The gas generates power. General Manager Marty Myers said the digesters produce 30 percent of the power needed for the farm by collecting methane emissions.

"We wanted to be ahead of the game on both the way we operate a dairy, but we also wanted to be environmentally friendly to our community and the constituency in the state of Oregon and the region. That makes good business sense and good environmental sense," Myers said.

The operation is touted as an environmental model for large-scale dairies. One reason, said Commissioner Don Russell, is economies of scale.

"The amount of methane gas you get from large dairies is going to be the same whether they're separated out over a large area or confined into smaller units of large herds," Russell said.

That's a hard sell to the people who are trying to get air regulations through the Oregon state house. Ivan Maluski, policy director with Friends of Family Farmers, said mega-dairies are moving in and creating new sources of pollution, and:

"Methane digesters just address one issue — it addresses methane," Maluski said. "It doesn't address the ammonia emissions that were identified as a major source of acid deposition in the Columbia Gorge. And there's nobody monitoring. There's no independent verification that we're actually having a significant reduction in emissions."
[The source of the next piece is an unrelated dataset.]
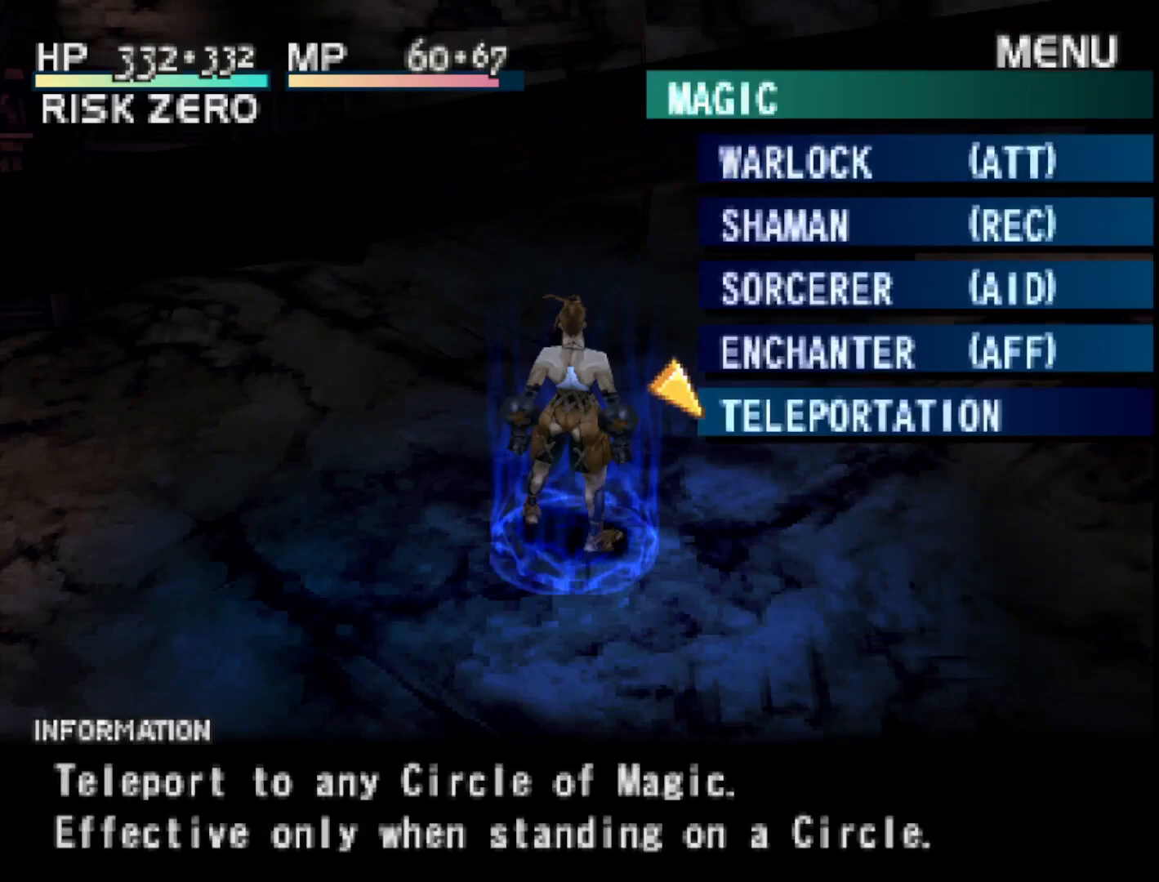
{"buttons": [], "right_stick": "center", "events": [[300, "CIRCLE", "down"], [433, "CIRCLE", "up"]]}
The new dairy, Maluski said, will only add to air pollution from existing large-scale dairies in the area.

Almost 10 years ago, Oregon realized it had what mega-dairy opponents are calling a "loophole" in existing air regulations. It convened a task force with farmers, environmentalists and researchers to figure out how to better regulate air pollution from mega-dairies.

Threemile Canyon Farms participated. So did Friends of Family Farmers.

At the end, the group came out with recommendations that everyone was happy with. But the recommendations went nowhere.

Enter this year's proposal, Senate Bill 197. Similar recommendations. More pushback.

Liz Fuller is the spokeswoman for Lost Valley Farms — the dairy that's soon to be pumping more milk in Boardman.

Fuller said the new dairy will install a methane digester "within two to three years, should that option remain economically viable, and we have completed excavation for the construction of a digester for this purpose."

Good farms, large dairy operators say, should already have air quality measures in place, instead of a bill that requires regulations.

But mega-dairy opponents say it's not enough to just make a promise. They want these best management practices regulated for future dairies, too.

"There's no reason why existing operations should get a free pass to pollute air. The fact that they house animals, that's not an excuse for uncontrolled air pollution that harms people throughout Oregon," Goldberg said.

The bill has to make it out of the Senate Committee On Environment and Natural Resources by April 18, or it will be dead until the next legislative session.

Correction: April 11, 2017. An earlier version of the story incorrectly identified the spokeswoman for Lost Valley Farms. Her name is Liz Fuller.